Creating stretchable thermoelectric generators
For the first time, a soft and stretchable organic thermoelectric module has been created that can harvest energy from body heat. The breakthrough was enabled by a new composite material that may have widespread use in smart clothing, wearable electronics and electronic skin.
Researchers at the Laboratory of Organic Electronics at Linköping University have developed an organic composite material with unique properties—not only is it soft and stretchable, it also has a high electrical conductivity and good thermoelectric properties. This makes it ideal for many wearable applications.
The researchers have published the result in Nature Communications, together with colleagues from Belgium, New Zealand and California.
Nara Kim, postdoc and principal research engineer in the Laboratory of Organic Electronics, has combined three materials: the conducting polymer PEDOT:PSS, a water-soluble polyurethane rubber, and an ionic liquid. The result is a composite with unique properties. The PEDOT:PSS gives it thermoelectric properties, the rubber provides elasticity, and the ionic liquid ensures softness.

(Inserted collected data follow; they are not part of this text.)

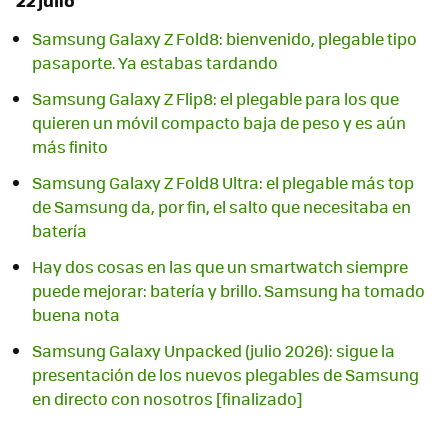
Samsung Galaxy Z Fold8: bienvenido, plegable tipo
pasaporte. Ya estabas tardando
Samsung Galaxy Z Flip8: el plegable para los que
quieren un móvil compacto baja de peso y es aún
más finito
Samsung Galaxy Z Fold8 Ultra: el plegable más top
de Samsung da, por fin, el salto que necesitaba en
batería
Hay dos cosas en las que un smartwatch siempre
puede mejorar: batería y brillo. Samsung ha tomado
buena nota
Samsung Galaxy Unpacked (julio 2026): sigue la
presentación de los nuevos plegables de Samsung
en directo con nosotros [finalizado]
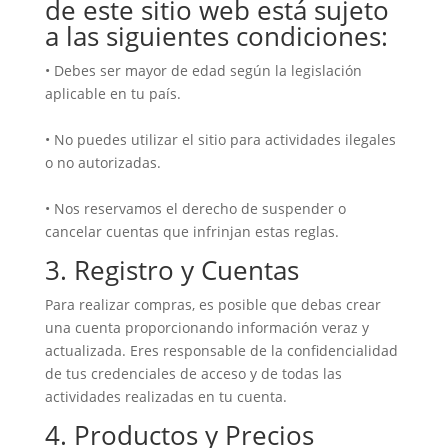
de este sitio web está sujeto
a las siguientes condiciones:
• Debes ser mayor de edad según la legislación
aplicable en tu país.
• No puedes utilizar el sitio para actividades ilegales
o no autorizadas.
• Nos reservamos el derecho de suspender o
cancelar cuentas que infrinjan estas reglas.
3. Registro y Cuentas
Para realizar compras, es posible que debas crear
una cuenta proporcionando información veraz y
actualizada. Eres responsable de la confidencialidad
de tus credenciales de acceso y de todas las
actividades realizadas en tu cuenta.
4. Productos y Precios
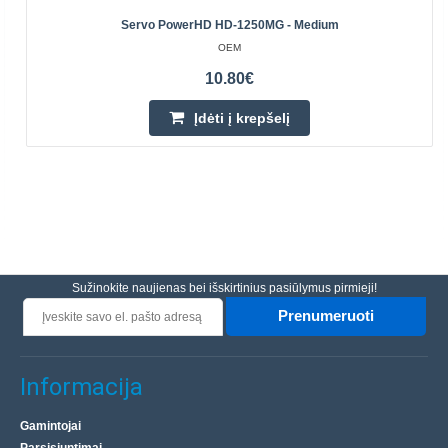
Servo PowerHD HD-1250MG - Medium
OEM
10.80€
Įdėti į krepšelį
Sužinokite naujienas bei išskirtinius pasiūlymus pirmieji!
Prenumeruoti
Informacija
Gamintojai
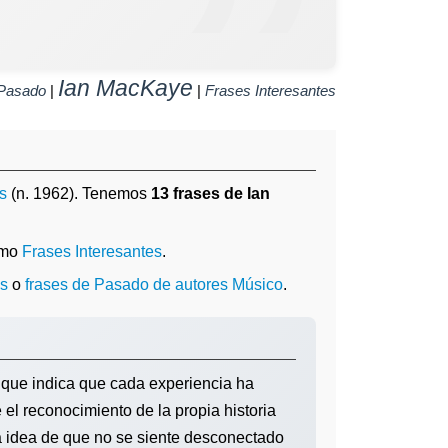
Ian MacKaye
Pasado
|
|
Frases Interesantes
s
(n. 1962). Tenemos
13 frases de Ian
omo
Frases Interesantes
.
os
o
frases de Pasado de autores Músico
.
 que indica que cada experiencia ha
 el reconocimiento de la propia historia
La idea de que no se siente desconectado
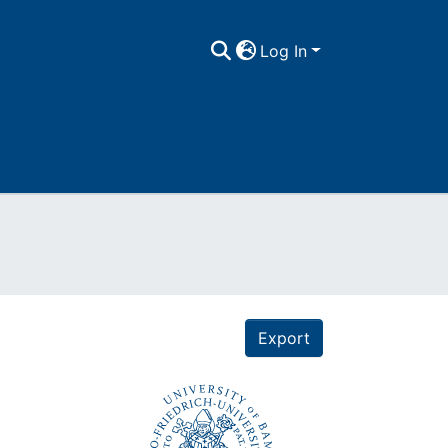
Log In
Export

Nara Kim has carried out the research under the leadership of Professor Xavier Crispin and Senior Lecturer Klas Tybrandt, both at the Laboratory of Organic Electronics.
"Xavier Crispin is a pioneer in organic thermoelectric materials; Klas Tybrandt is an expert in soft electronic materials; and I contribute my knowledge of organic composites. We came up with the idea for the new material together," she says.
PEDOT:PSS is the most common conducting polymer and is used in many applications, not least due to its good thermoelectric properties. But thick polymer film is too hard and brittle to be successfully integrated into wearable electronics.
"Our material is 100 times softer and 100 times more stretchable than PEDOT:PSS," says Klas Tybrandt, who leads the group of Soft Electronics at the Laboratory of Organic Electronics.
"The ability to control the structure of the material both at the nanoscale and the microscale allows us to combine the excellent properties of the different materials in a composite," he says.
The new composite is also printable.
"The composite was formulated by water-based solution blending and it can be printed onto various surfaces. When the surface flexes or folds, the composite follows the motion. And the process to manufacture the composite is cheap and environmentally friendly," says Nara Kim.
The researchers see a huge range of new possibilities using the material to create soft and elastic organic conducting materials.
"There are many ionic liquids, conducting polymers and traditional elastomers that can be combined to give new nanocomposites for many applications, such as thermoelectric generators, supercapacitors, batteries, sensors, and in wearable and implantable applications that require thick, elastic and electrically conducting materials," says Xavier Crispin.